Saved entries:
====

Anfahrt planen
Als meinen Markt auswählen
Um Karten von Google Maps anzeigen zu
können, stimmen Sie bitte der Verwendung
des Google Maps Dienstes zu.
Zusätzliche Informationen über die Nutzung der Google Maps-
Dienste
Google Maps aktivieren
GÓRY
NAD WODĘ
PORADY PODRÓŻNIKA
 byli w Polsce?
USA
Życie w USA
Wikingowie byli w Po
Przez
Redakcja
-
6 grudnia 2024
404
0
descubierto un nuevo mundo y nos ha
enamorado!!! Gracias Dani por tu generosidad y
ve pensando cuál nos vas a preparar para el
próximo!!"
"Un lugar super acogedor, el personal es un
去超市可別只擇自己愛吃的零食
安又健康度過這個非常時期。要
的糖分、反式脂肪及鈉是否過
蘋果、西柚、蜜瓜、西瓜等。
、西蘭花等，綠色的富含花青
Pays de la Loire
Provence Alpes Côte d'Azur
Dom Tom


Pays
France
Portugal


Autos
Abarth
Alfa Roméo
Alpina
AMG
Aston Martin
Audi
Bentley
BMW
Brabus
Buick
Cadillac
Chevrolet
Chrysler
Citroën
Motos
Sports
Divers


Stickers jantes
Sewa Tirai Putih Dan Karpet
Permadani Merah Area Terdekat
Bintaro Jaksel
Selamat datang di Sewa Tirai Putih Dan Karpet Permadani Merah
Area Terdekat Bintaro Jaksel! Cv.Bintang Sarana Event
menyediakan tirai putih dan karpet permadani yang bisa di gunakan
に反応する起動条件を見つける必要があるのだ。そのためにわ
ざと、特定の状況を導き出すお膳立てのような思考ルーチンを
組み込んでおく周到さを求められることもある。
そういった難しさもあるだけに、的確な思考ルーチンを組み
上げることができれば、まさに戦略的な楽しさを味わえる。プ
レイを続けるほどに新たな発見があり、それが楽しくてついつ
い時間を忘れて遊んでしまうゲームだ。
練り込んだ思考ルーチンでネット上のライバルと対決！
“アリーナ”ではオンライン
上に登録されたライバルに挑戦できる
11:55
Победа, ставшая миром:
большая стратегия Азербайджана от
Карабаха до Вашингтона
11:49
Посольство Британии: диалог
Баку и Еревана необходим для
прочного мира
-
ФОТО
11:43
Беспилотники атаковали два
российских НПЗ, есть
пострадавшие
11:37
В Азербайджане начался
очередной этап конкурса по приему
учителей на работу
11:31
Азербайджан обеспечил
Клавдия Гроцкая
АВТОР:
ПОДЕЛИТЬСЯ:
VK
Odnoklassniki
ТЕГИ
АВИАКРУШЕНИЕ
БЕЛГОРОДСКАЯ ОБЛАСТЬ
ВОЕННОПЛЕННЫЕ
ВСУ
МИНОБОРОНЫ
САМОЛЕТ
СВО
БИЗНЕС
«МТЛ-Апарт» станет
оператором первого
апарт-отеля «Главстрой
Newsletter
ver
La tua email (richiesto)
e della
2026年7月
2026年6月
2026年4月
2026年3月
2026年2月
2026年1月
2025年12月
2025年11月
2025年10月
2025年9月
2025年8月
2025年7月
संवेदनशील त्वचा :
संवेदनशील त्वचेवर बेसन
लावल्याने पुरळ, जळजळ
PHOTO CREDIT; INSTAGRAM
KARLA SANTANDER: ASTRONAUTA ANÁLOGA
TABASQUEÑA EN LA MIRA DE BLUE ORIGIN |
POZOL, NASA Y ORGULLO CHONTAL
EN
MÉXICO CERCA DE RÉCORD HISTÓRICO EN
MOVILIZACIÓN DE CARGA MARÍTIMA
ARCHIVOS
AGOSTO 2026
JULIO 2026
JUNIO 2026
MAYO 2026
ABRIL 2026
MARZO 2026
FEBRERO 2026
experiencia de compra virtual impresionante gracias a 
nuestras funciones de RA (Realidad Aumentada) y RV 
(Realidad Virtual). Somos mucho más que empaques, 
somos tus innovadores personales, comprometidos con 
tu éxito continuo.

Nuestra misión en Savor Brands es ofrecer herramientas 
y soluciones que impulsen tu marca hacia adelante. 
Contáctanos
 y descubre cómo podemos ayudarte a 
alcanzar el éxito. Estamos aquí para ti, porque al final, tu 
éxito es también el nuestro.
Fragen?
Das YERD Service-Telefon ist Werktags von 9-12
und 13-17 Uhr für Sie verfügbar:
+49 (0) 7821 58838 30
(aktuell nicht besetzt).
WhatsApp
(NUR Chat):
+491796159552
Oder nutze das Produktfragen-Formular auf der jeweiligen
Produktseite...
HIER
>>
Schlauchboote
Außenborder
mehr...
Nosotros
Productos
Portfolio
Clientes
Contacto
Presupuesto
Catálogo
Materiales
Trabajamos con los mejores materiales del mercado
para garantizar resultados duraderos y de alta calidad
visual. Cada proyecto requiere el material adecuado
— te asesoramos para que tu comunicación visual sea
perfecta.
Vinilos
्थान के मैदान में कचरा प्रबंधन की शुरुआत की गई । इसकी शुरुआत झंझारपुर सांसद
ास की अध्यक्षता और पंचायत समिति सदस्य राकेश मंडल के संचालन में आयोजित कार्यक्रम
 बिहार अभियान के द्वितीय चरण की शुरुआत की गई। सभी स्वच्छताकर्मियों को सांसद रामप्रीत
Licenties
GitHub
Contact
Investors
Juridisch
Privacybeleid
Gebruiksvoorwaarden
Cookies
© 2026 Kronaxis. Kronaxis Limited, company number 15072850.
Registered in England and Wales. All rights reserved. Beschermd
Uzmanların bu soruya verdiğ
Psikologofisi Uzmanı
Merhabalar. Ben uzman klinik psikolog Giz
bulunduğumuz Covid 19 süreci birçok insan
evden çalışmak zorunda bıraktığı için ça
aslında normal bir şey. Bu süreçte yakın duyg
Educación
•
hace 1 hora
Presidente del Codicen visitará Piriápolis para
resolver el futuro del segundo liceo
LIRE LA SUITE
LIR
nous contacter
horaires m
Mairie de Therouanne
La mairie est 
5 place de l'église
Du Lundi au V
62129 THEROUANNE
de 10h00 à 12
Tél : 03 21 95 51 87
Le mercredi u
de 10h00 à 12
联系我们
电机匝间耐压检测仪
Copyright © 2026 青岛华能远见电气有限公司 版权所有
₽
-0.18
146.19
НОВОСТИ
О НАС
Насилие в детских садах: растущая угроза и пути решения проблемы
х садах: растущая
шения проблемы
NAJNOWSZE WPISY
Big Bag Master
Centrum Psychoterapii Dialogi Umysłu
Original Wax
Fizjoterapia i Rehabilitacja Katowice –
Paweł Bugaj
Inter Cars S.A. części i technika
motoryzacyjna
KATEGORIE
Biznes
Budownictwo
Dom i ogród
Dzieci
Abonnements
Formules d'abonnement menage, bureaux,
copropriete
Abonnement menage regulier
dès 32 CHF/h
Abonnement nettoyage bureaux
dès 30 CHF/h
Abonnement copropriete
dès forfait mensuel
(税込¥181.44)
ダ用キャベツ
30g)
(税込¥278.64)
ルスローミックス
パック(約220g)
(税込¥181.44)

====

Work task: Extract the complete data, matching each line exactly.

Solved exercise:
Anfahrt planen
Als meinen Markt auswählen
Um Karten von Google Maps anzeigen zu
können, stimmen Sie bitte der Verwendung
des Google Maps Dienstes zu.
Zusätzliche Informationen über die Nutzung der Google Maps-
Dienste
Google Maps aktivieren
GÓRY
NAD WODĘ
PORADY PODRÓŻNIKA
 byli w Polsce?
USA
Życie w USA
Wikingowie byli w Po
Przez
Redakcja
-
6 grudnia 2024
404
0
descubierto un nuevo mundo y nos ha
enamorado!!! Gracias Dani por tu generosidad y
ve pensando cuál nos vas a preparar para el
próximo!!"
"Un lugar super acogedor, el personal es un
去超市可別只擇自己愛吃的零食
安又健康度過這個非常時期。要
的糖分、反式脂肪及鈉是否過
蘋果、西柚、蜜瓜、西瓜等。
、西蘭花等，綠色的富含花青
Pays de la Loire
Provence Alpes Côte d'Azur
Dom Tom


Pays
France
Portugal


Autos
Abarth
Alfa Roméo
Alpina
AMG
Aston Martin
Audi
Bentley
BMW
Brabus
Buick
Cadillac
Chevrolet
Chrysler
Citroën
Motos
Sports
Divers


Stickers jantes
Sewa Tirai Putih Dan Karpet
Permadani Merah Area Terdekat
Bintaro Jaksel
Selamat datang di Sewa Tirai Putih Dan Karpet Permadani Merah
Area Terdekat Bintaro Jaksel! Cv.Bintang Sarana Event
menyediakan tirai putih dan karpet permadani yang bisa di gunakan
に反応する起動条件を見つける必要があるのだ。そのためにわ
ざと、特定の状況を導き出すお膳立てのような思考ルーチンを
組み込んでおく周到さを求められることもある。
そういった難しさもあるだけに、的確な思考ルーチンを組み
上げることができれば、まさに戦略的な楽しさを味わえる。プ
レイを続けるほどに新たな発見があり、それが楽しくてついつ
い時間を忘れて遊んでしまうゲームだ。
練り込んだ思考ルーチンでネット上のライバルと対決！
“アリーナ”ではオンライン
上に登録されたライバルに挑戦できる
11:55
Победа, ставшая миром:
большая стратегия Азербайджана от
Карабаха до Вашингтона
11:49
Посольство Британии: диалог
Баку и Еревана необходим для
прочного мира
-
ФОТО
11:43
Беспилотники атаковали два
российских НПЗ, есть
пострадавшие
11:37
В Азербайджане начался
очередной этап конкурса по приему
учителей на работу
11:31
Азербайджан обеспечил
Клавдия Гроцкая
АВТОР:
ПОДЕЛИТЬСЯ:
VK
Odnoklassniki
ТЕГИ
АВИАКРУШЕНИЕ
БЕЛГОРОДСКАЯ ОБЛАСТЬ
ВОЕННОПЛЕННЫЕ
ВСУ
МИНОБОРОНЫ
САМОЛЕТ
СВО
БИЗНЕС
«МТЛ-Апарт» станет
оператором первого
апарт-отеля «Главстрой
Newsletter
ver
La tua email (richiesto)
e della
2026年7月
2026年6月
2026年4月
2026年3月
2026年2月
2026年1月
2025年12月
2025年11月
2025年10月
2025年9月
2025年8月
2025年7月
संवेदनशील त्वचा :
संवेदनशील त्वचेवर बेसन
लावल्याने पुरळ, जळजळ
PHOTO CREDIT; INSTAGRAM
KARLA SANTANDER: ASTRONAUTA ANÁLOGA
TABASQUEÑA EN LA MIRA DE BLUE ORIGIN |
POZOL, NASA Y ORGULLO CHONTAL
EN
MÉXICO CERCA DE RÉCORD HISTÓRICO EN
MOVILIZACIÓN DE CARGA MARÍTIMA
ARCHIVOS
AGOSTO 2026
JULIO 2026
JUNIO 2026
MAYO 2026
ABRIL 2026
MARZO 2026
FEBRERO 2026
experiencia de compra virtual impresionante gracias a 
nuestras funciones de RA (Realidad Aumentada) y RV 
(Realidad Virtual). Somos mucho más que empaques, 
somos tus innovadores personales, comprometidos con 
tu éxito continuo.

Nuestra misión en Savor Brands es ofrecer herramientas 
y soluciones que impulsen tu marca hacia adelante. 
Contáctanos
 y descubre cómo podemos ayudarte a 
alcanzar el éxito. Estamos aquí para ti, porque al final, tu 
éxito es también el nuestro.
Fragen?
Das YERD Service-Telefon ist Werktags von 9-12
und 13-17 Uhr für Sie verfügbar:
+49 (0) 7821 58838 30
(aktuell nicht besetzt).
WhatsApp
(NUR Chat):
+491796159552
Oder nutze das Produktfragen-Formular auf der jeweiligen
Produktseite...
HIER
>>
Schlauchboote
Außenborder
mehr...
Nosotros
Productos
Portfolio
Clientes
Contacto
Presupuesto
Catálogo
Materiales
Trabajamos con los mejores materiales del mercado
para garantizar resultados duraderos y de alta calidad
visual. Cada proyecto requiere el material adecuado
— te asesoramos para que tu comunicación visual sea
perfecta.
Vinilos
्थान के मैदान में कचरा प्रबंधन की शुरुआत की गई । इसकी शुरुआत झंझारपुर सांसद
ास की अध्यक्षता और पंचायत समिति सदस्य राकेश मंडल के संचालन में आयोजित कार्यक्रम
 बिहार अभियान के द्वितीय चरण की शुरुआत की गई। सभी स्वच्छताकर्मियों को सांसद रामप्रीत
Licenties
GitHub
Contact
Investors
Juridisch
Privacybeleid
Gebruiksvoorwaarden
Cookies
© 2026 Kronaxis. Kronaxis Limited, company number 15072850.
Registered in England and Wales. All rights reserved. Beschermd
Uzmanların bu soruya verdiğ
Psikologofisi Uzmanı
Merhabalar. Ben uzman klinik psikolog Giz
bulunduğumuz Covid 19 süreci birçok insan
evden çalışmak zorunda bıraktığı için ça
aslında normal bir şey. Bu süreçte yakın duyg
Educación
•
hace 1 hora
Presidente del Codicen visitará Piriápolis para
resolver el futuro del segundo liceo
LIRE LA SUITE
LIR
nous contacter
horaires m
Mairie de Therouanne
La mairie est 
5 place de l'église
Du Lundi au V
62129 THEROUANNE
de 10h00 à 12
Tél : 03 21 95 51 87
Le mercredi u
de 10h00 à 12
联系我们
电机匝间耐压检测仪
Copyright © 2026 青岛华能远见电气有限公司 版权所有
₽
-0.18
146.19
НОВОСТИ
О НАС
Насилие в детских садах: растущая угроза и пути решения проблемы
х садах: растущая
шения проблемы
NAJNOWSZE WPISY
Big Bag Master
Centrum Psychoterapii Dialogi Umysłu
Original Wax
Fizjoterapia i Rehabilitacja Katowice –
Paweł Bugaj
Inter Cars S.A. części i technika
motoryzacyjna
KATEGORIE
Biznes
Budownictwo
Dom i ogród
Dzieci
Abonnements
Formules d'abonnement menage, bureaux,
copropriete
Abonnement menage regulier
dès 32 CHF/h
Abonnement nettoyage bureaux
dès 30 CHF/h
Abonnement copropriete
dès forfait mensuel
(税込¥181.44)
ダ用キャベツ
30g)
(税込¥278.64)
ルスローミックス
パック(約220g)
(税込¥181.44)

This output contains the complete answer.